**What to do:** Extract the rows from the one containing "Rendered at 1500 by 1125 pixels." through the one containing "text_box [39, 428, 1426, 1035]", both included, and reproduce them verbatim.
>>>>
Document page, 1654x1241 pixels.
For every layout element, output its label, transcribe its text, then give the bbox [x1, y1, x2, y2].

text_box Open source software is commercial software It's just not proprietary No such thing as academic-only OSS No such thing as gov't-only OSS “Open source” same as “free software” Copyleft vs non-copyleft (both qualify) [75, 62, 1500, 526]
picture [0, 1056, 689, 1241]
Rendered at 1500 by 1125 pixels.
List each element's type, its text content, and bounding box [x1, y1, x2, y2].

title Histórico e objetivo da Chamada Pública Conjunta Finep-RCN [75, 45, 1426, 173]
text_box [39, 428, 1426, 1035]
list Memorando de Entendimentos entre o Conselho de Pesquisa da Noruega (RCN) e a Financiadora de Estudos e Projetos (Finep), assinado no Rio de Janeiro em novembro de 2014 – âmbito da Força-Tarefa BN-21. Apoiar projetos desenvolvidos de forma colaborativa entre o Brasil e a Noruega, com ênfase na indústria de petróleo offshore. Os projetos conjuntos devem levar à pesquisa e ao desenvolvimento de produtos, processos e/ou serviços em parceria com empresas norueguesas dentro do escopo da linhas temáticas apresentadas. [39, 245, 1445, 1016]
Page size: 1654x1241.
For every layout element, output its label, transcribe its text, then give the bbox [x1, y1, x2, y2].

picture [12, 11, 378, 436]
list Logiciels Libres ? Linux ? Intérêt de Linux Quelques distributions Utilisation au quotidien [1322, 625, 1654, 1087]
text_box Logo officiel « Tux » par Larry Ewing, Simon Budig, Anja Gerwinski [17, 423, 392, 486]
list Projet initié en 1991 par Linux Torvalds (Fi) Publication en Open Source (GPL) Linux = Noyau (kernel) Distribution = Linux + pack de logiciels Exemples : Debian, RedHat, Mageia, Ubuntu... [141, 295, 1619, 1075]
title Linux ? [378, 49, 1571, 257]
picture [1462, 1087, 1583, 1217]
<<<<
**Written answer:**
Rendered at 1500 by 1125 pixels.
List each element's type, its text content, and bounding box [x1, y1, x2, y2].

title Histórico e objetivo da Chamada Pública Conjunta Finep-RCN [75, 45, 1426, 173]
text_box [39, 428, 1426, 1035]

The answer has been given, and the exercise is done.